▶ _Data to process_:
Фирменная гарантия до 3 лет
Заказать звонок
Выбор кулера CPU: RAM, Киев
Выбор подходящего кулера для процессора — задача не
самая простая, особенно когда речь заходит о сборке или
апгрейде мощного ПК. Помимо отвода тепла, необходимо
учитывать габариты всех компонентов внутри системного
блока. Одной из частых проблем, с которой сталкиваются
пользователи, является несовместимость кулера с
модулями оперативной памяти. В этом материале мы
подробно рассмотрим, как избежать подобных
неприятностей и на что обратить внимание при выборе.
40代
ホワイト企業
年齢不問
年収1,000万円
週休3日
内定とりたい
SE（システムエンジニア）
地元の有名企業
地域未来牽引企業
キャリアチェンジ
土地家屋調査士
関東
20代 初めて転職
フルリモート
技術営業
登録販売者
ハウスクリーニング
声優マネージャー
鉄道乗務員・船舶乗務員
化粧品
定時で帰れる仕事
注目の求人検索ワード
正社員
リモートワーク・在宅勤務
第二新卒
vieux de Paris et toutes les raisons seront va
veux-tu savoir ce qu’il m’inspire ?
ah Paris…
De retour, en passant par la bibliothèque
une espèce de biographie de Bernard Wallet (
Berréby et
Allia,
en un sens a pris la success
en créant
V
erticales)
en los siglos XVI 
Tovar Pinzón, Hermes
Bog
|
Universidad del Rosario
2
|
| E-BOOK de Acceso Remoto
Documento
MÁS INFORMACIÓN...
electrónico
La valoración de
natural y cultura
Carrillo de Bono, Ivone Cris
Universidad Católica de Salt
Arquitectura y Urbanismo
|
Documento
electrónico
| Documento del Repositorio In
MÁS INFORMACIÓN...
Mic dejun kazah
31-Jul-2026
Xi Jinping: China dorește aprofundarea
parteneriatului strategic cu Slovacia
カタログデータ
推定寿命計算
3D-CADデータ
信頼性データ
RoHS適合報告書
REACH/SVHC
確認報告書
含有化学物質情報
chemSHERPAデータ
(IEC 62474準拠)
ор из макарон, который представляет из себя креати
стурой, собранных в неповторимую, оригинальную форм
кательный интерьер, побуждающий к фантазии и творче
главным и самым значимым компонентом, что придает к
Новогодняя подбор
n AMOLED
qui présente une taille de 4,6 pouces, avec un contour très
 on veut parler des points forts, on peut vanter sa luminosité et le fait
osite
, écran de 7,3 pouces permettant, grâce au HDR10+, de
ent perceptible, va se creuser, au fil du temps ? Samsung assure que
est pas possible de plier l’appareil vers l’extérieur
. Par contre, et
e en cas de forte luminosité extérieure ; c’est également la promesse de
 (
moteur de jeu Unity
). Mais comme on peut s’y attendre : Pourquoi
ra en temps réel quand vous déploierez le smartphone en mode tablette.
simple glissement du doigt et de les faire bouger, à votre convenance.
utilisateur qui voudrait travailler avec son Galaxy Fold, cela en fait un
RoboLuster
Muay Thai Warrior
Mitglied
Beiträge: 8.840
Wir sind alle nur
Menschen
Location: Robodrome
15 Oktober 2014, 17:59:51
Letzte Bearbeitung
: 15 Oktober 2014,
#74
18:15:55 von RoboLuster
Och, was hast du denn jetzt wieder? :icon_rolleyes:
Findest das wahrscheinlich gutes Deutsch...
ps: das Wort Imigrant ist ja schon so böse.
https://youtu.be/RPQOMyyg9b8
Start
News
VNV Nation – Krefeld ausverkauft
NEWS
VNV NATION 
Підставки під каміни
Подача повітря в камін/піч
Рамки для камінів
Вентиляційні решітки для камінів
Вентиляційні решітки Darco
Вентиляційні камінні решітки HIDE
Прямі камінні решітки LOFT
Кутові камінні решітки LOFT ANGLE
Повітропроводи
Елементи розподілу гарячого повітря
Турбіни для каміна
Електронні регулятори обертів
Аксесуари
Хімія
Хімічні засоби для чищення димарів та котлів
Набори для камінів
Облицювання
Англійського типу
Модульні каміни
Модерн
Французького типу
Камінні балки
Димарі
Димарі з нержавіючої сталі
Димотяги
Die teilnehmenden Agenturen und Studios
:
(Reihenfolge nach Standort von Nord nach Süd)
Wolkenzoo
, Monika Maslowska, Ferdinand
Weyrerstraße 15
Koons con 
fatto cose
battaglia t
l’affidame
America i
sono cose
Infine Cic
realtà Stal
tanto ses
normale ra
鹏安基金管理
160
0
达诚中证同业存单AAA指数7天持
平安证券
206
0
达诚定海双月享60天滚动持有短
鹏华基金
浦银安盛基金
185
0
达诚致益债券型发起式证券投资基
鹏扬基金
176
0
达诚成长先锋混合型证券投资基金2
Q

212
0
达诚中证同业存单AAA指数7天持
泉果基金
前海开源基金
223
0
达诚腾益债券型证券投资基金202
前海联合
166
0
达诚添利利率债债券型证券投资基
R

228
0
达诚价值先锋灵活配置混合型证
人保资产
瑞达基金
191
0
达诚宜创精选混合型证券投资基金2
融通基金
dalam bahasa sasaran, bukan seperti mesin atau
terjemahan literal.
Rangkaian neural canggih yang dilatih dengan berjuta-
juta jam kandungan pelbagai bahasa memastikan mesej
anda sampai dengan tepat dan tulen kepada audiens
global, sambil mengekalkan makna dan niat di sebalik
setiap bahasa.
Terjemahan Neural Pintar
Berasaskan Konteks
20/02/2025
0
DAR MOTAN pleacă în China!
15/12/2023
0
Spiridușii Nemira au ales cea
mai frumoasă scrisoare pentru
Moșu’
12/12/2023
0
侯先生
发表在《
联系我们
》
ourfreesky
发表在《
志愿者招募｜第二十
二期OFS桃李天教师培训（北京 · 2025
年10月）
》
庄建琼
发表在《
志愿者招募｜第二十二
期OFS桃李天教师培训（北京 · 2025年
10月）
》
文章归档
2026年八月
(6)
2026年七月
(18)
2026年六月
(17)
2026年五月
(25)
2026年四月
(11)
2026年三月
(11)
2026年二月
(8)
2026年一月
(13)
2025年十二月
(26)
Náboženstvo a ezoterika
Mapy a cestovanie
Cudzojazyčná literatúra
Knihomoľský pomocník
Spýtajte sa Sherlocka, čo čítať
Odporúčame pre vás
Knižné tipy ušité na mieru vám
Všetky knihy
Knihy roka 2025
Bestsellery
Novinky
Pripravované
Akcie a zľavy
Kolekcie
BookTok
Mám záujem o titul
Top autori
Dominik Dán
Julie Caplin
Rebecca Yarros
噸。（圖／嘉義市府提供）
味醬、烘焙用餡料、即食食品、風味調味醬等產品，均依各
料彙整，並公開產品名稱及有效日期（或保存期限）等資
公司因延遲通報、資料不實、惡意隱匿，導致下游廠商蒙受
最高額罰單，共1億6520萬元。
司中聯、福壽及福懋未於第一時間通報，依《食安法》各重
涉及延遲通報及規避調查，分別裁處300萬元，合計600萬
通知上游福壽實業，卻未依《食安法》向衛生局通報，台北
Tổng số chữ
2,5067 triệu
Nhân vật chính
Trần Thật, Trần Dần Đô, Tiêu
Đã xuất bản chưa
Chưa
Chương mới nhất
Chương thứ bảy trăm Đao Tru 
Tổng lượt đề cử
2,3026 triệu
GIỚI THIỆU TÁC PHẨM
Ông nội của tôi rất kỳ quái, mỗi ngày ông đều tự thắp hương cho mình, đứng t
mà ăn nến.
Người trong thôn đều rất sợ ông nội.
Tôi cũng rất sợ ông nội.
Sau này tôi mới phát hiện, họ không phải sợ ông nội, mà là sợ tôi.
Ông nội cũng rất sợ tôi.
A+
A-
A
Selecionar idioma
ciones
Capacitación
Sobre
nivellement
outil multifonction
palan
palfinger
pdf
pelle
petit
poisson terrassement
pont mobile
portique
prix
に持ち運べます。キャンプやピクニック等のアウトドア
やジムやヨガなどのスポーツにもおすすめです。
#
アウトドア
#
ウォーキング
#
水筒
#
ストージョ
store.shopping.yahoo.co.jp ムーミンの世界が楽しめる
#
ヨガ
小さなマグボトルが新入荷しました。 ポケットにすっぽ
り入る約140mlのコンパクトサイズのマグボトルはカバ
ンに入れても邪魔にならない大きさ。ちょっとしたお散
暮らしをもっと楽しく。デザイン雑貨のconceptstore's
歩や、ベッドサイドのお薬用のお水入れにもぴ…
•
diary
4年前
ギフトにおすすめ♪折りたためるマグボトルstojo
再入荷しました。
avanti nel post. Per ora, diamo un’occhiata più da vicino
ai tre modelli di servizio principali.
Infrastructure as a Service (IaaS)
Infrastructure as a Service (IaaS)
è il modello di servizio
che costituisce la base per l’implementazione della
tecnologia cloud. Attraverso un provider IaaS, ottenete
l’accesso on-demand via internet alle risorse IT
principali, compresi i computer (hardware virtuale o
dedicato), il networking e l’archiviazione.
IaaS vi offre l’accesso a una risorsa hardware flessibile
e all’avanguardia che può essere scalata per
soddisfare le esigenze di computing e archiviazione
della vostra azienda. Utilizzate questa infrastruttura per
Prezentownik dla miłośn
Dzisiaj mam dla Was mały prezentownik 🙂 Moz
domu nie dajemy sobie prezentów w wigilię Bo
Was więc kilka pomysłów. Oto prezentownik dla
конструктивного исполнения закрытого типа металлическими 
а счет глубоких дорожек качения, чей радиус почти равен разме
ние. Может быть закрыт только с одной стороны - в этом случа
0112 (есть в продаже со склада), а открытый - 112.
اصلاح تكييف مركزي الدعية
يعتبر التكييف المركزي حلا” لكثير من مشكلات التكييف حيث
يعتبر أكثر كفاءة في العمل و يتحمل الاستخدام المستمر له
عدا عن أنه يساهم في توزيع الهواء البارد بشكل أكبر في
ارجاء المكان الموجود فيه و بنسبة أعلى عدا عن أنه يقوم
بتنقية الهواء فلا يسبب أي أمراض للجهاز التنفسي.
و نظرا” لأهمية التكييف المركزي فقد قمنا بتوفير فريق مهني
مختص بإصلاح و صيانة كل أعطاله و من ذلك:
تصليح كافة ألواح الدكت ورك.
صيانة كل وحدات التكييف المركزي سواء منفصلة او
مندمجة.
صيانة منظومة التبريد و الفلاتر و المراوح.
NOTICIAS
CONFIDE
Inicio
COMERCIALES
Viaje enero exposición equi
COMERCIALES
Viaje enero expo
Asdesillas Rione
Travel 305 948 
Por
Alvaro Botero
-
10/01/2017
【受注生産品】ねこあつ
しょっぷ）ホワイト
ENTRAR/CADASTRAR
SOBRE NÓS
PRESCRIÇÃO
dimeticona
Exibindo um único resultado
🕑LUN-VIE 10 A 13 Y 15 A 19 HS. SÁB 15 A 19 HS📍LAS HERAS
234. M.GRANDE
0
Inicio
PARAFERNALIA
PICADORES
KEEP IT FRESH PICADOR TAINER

▶ _Task prompt_:
Please give the number of lines in the listing above that contain the string "этом", without anything else.

▶ _Solution for this task_:
2